What is being asked →
Return exactly and only these lines: the first of the listing through the one containing "of human lobular".

Input data →
▼

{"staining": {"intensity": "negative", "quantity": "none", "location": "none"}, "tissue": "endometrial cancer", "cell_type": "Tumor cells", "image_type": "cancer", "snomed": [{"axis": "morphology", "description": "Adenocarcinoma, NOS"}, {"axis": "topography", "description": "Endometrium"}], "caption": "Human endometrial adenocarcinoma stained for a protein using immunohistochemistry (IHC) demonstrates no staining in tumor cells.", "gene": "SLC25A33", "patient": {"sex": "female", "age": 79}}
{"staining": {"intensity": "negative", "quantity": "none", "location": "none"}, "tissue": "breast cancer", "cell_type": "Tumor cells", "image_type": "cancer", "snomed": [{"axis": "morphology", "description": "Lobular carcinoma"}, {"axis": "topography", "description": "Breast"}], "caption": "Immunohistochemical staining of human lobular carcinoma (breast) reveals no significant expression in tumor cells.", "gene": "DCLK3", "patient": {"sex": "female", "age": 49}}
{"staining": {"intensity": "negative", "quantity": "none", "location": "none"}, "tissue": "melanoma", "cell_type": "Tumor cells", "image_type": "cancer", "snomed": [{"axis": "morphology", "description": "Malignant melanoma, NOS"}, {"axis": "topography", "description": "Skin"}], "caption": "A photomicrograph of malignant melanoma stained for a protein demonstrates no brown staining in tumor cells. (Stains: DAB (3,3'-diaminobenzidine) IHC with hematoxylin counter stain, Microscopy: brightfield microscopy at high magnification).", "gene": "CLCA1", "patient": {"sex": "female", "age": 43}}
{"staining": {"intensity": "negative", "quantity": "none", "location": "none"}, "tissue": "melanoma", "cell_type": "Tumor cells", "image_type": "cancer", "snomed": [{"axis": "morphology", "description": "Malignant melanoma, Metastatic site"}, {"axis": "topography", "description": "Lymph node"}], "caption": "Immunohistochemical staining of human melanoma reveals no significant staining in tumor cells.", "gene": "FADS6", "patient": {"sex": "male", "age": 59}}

▲

Expected output →
{"staining": {"intensity": "negative", "quantity": "none", "location": "none"}, "tissue": "endometrial cancer", "cell_type": "Tumor cells", "image_type": "cancer", "snomed": [{"axis": "morphology", "description": "Adenocarcinoma, NOS"}, {"axis": "topography", "description": "Endometrium"}], "caption": "Human endometrial adenocarcinoma stained for a protein using immunohistochemistry (IHC) demonstrates no staining in tumor cells.", "gene": "SLC25A33", "patient": {"sex": "female", "age": 79}}
{"staining": {"intensity": "negative", "quantity": "none", "location": "none"}, "tissue": "breast cancer", "cell_type": "Tumor cells", "image_type": "cancer", "snomed": [{"axis": "morphology", "description": "Lobular carcinoma"}, {"axis": "topography", "description": "Breast"}], "caption": "Immunohistochemical staining of human lobular carcinoma (breast) reveals no significant expression in tumor cells.", "gene": "DCLK3", "patient": {"sex": "female", "age": 49}}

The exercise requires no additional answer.